__Problem statement__
When copying the records below, keep every word as it is and drop the images.

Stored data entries
+---+

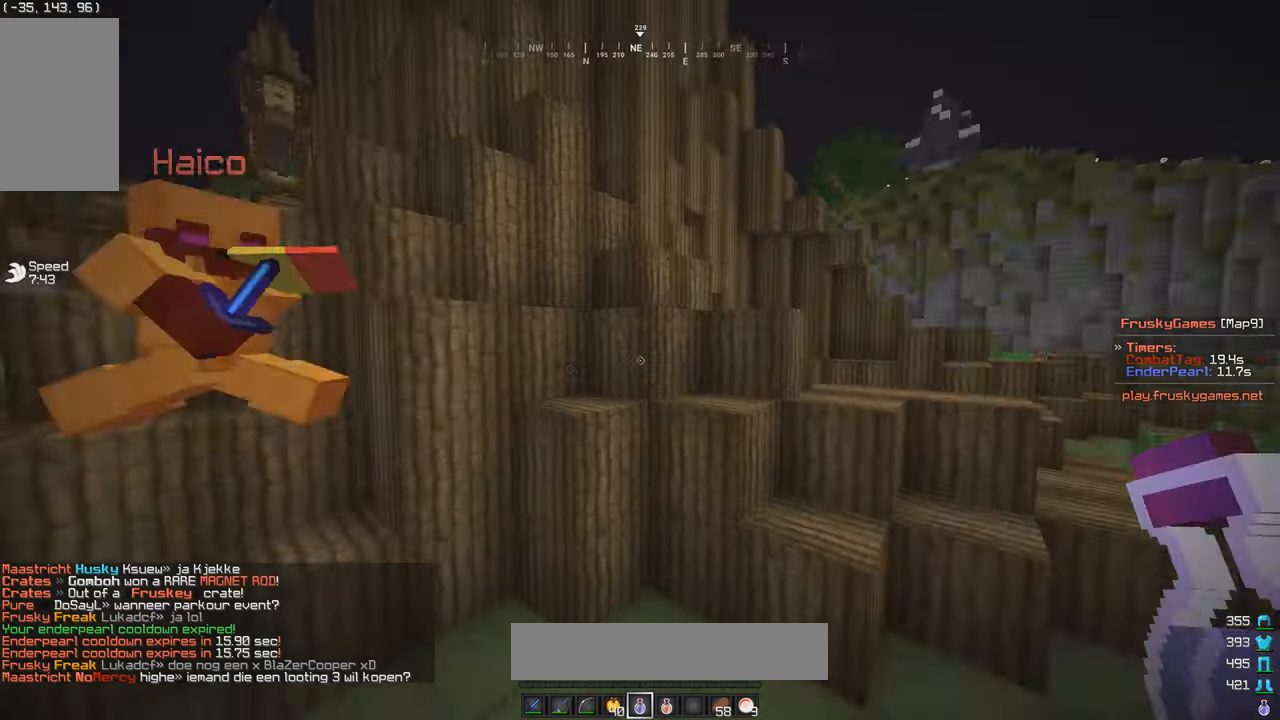
{"keys": ["a", "s"], "mouse": ["left", "right"], "events": [[16, "mouse_left", "down"], [16, "mouse_right", "down"], [16, "s", "down"], [50, "w", "up"], [466, "a", "down"]]}
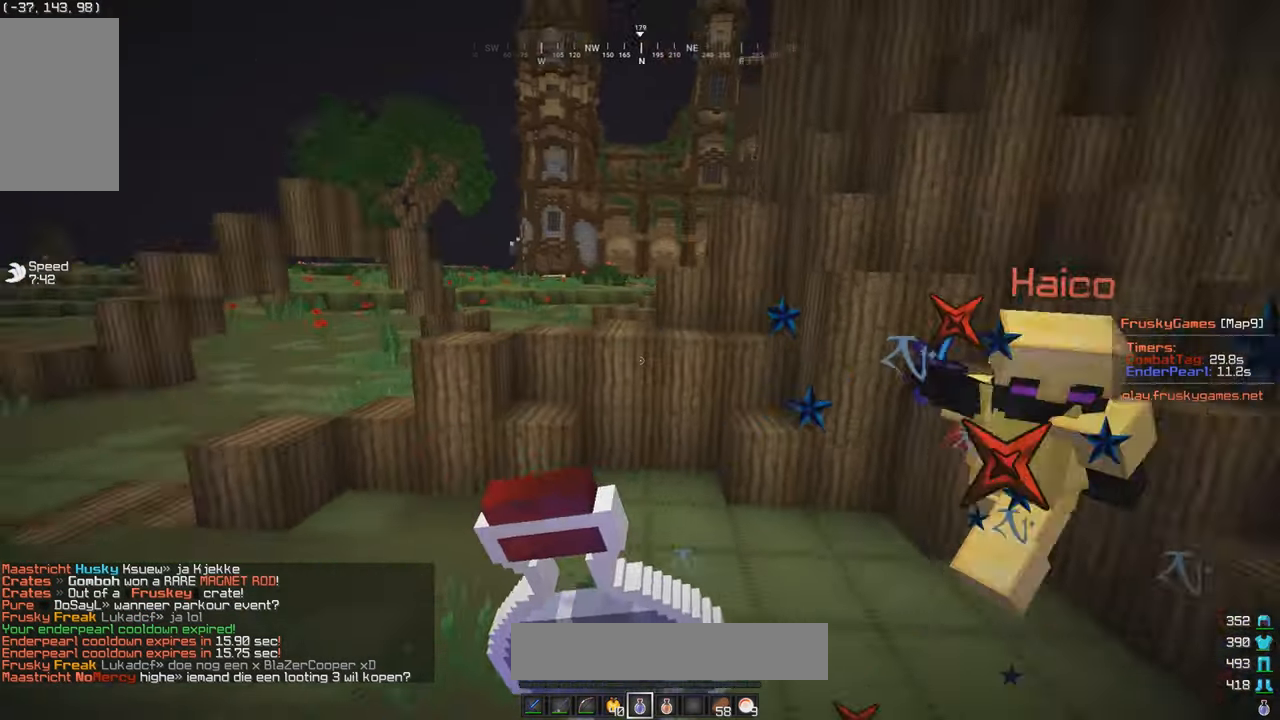
{"keys": ["a", "s"], "mouse": ["left", "right"], "events": []}
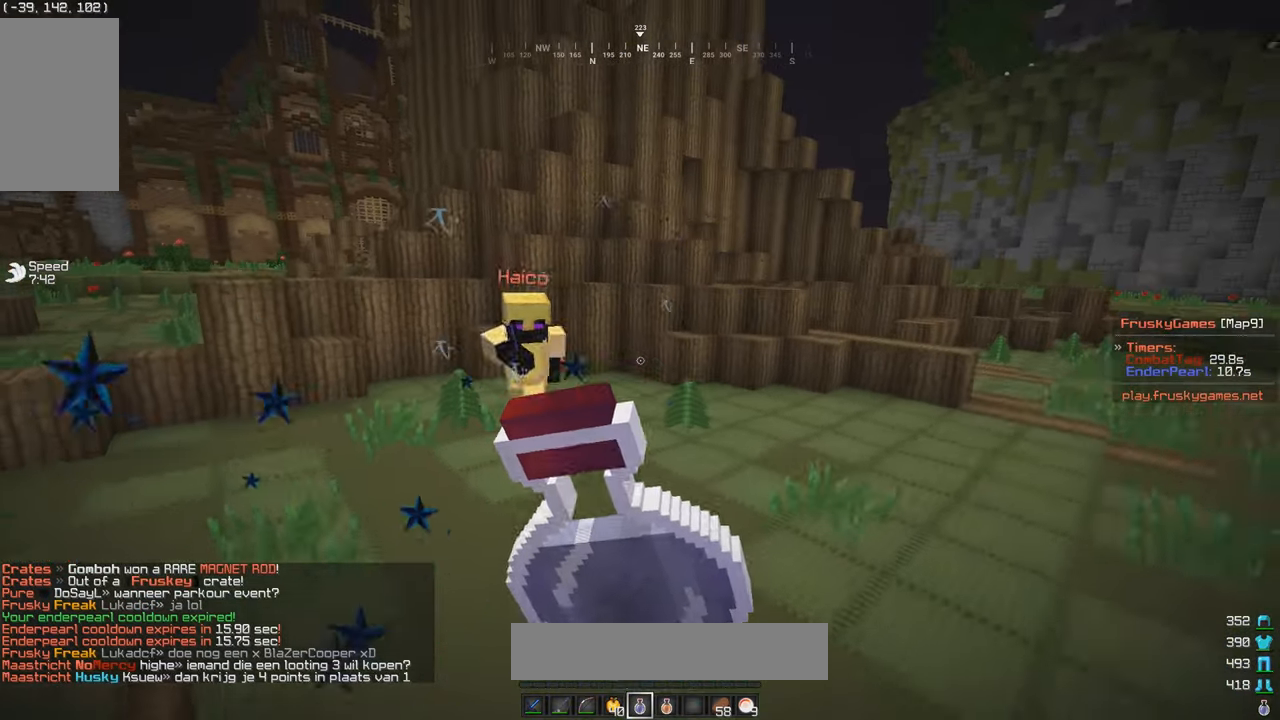
{"keys": ["a", "s"], "mouse": ["left", "right"], "events": []}
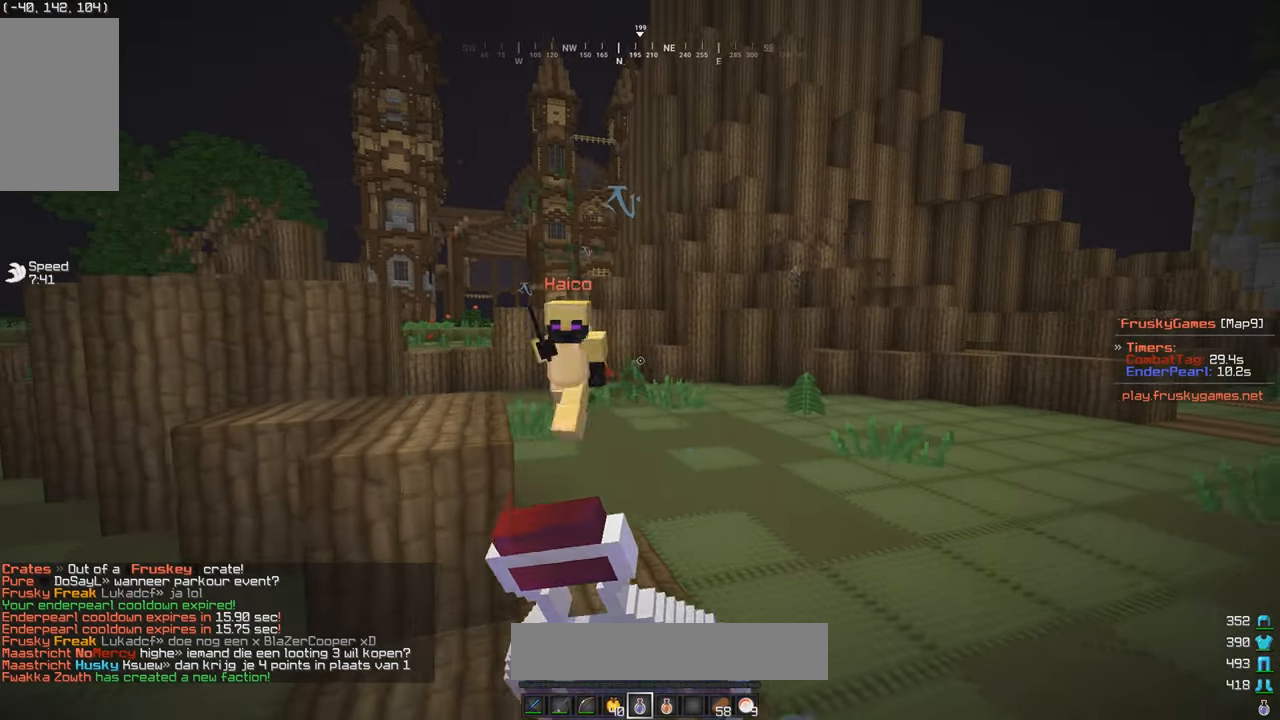
{"keys": ["d", "w"], "mouse": ["left"], "events": [[33, "s", "up"], [300, "mouse_left", "up"], [416, "w", "down"], [450, "mouse_right", "up"], [466, "d", "down"], [466, "mouse_left", "down"], [500, "a", "up"]]}
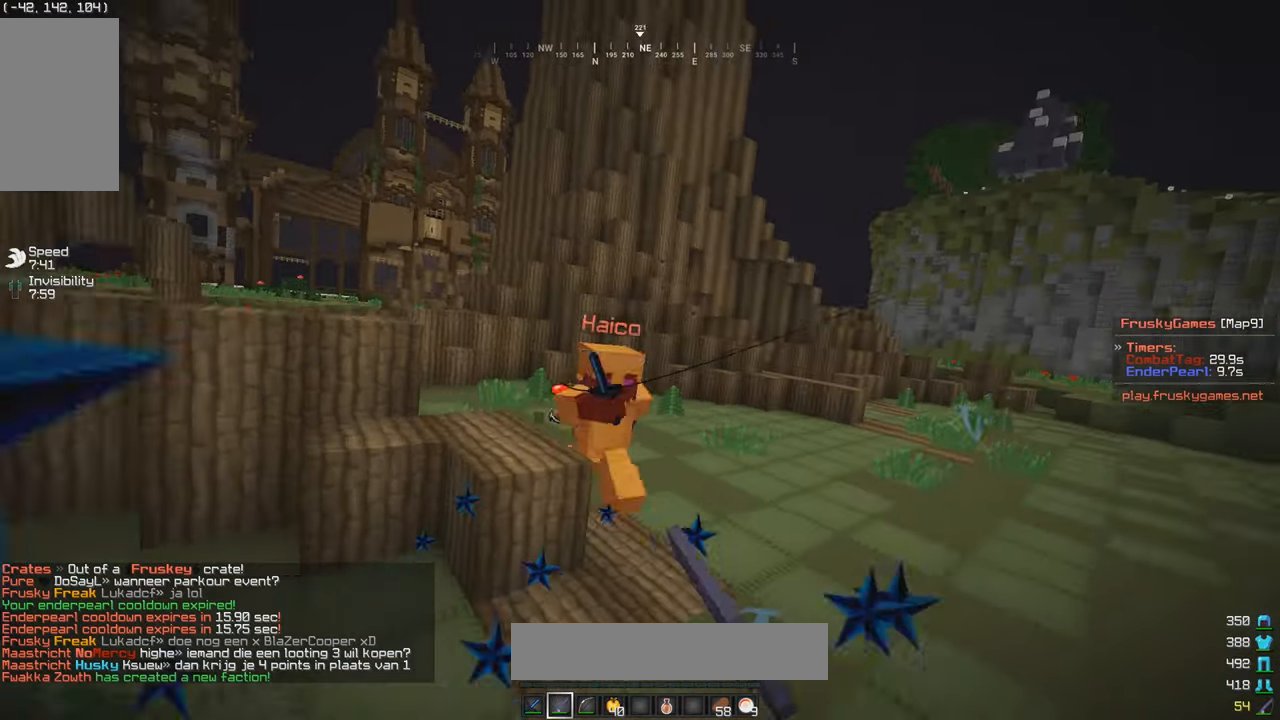
{"keys": ["w"], "mouse": ["left"], "events": [[300, "d", "up"]]}
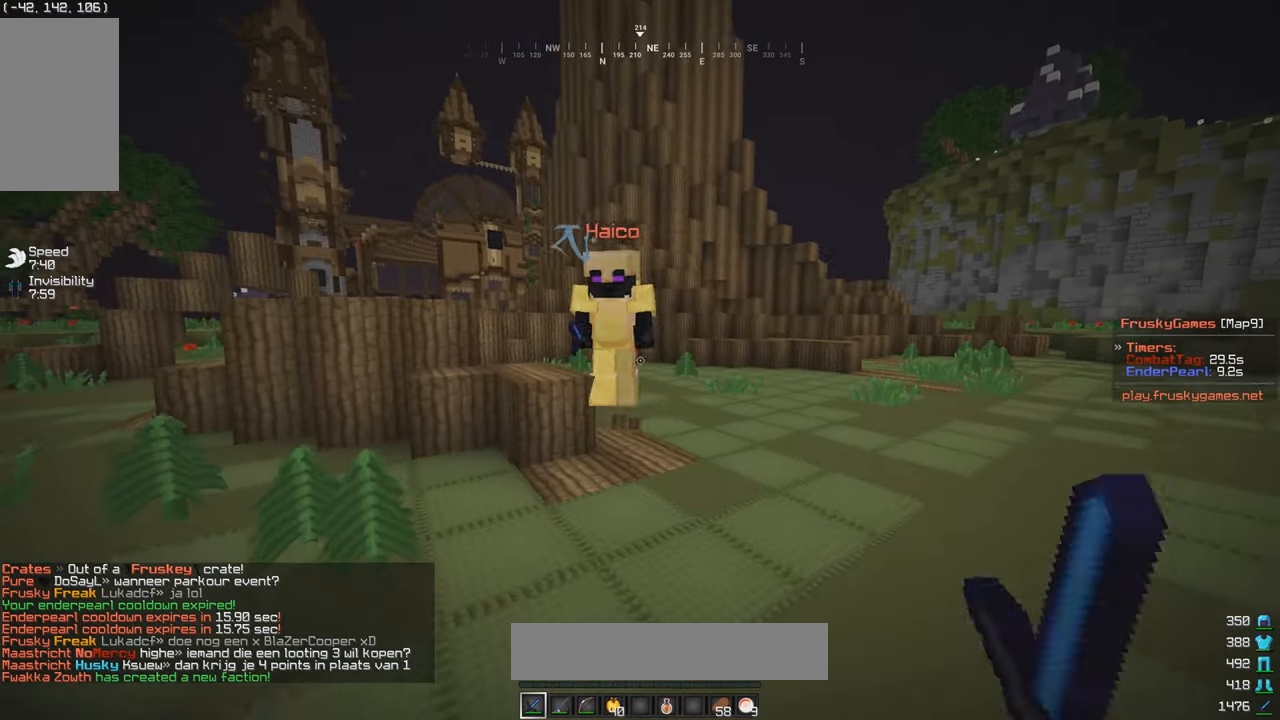
{"keys": ["w"], "mouse": ["left"], "events": [[66, "a", "down"], [400, "a", "up"]]}
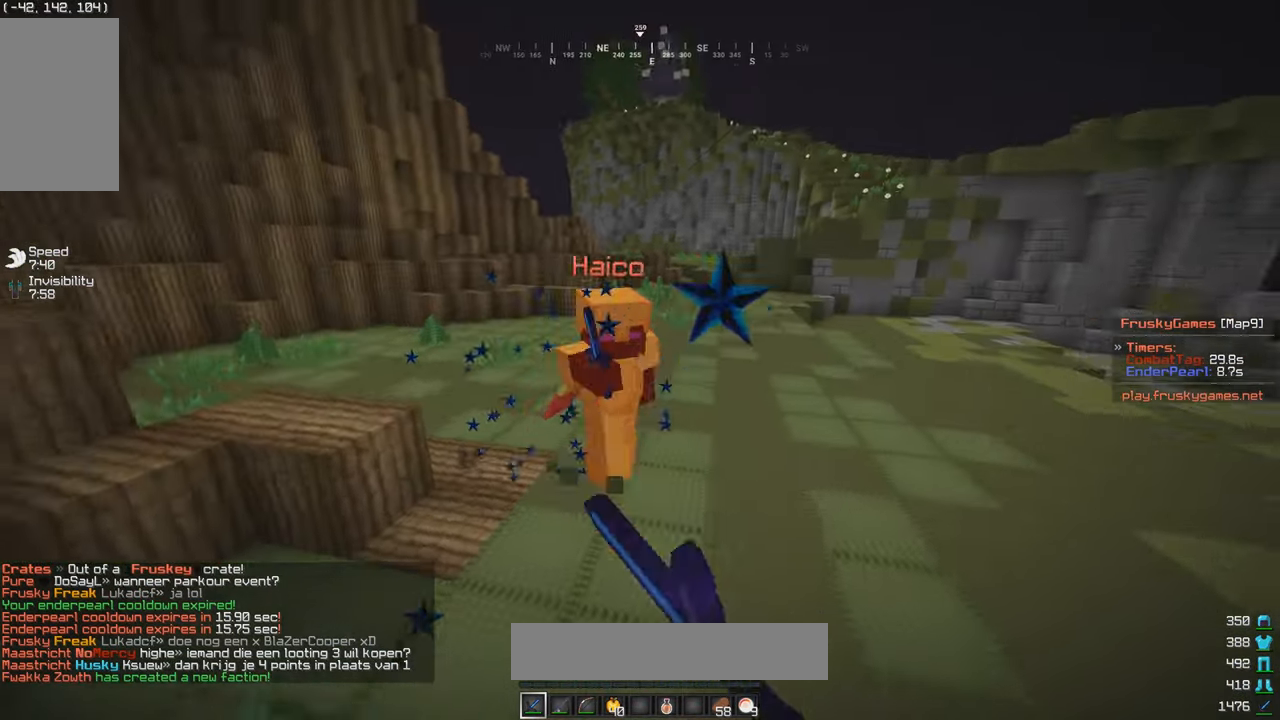
{"keys": ["w"], "mouse": ["left"], "events": []}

+---+

__Your solution__
{"keys": ["a", "s"], "mouse": ["left", "right"], "events": [[16, "mouse_left", "down"], [16, "mouse_right", "down"], [16, "s", "down"], [50, "w", "up"], [466, "a", "down"]]}
{"keys": ["a", "s"], "mouse": ["left", "right"], "events": []}
{"keys": ["a", "s"], "mouse": ["left", "right"], "events": []}
{"keys": ["d", "w"], "mouse": ["left"], "events": [[33, "s", "up"], [300, "mouse_left", "up"], [416, "w", "down"], [450, "mouse_right", "up"], [466, "d", "down"], [466, "mouse_left", "down"], [500, "a", "up"]]}
{"keys": ["w"], "mouse": ["left"], "events": [[300, "d", "up"]]}
{"keys": ["w"], "mouse": ["left"], "events": [[66, "a", "down"], [400, "a", "up"]]}
{"keys": ["w"], "mouse": ["left"], "events": []}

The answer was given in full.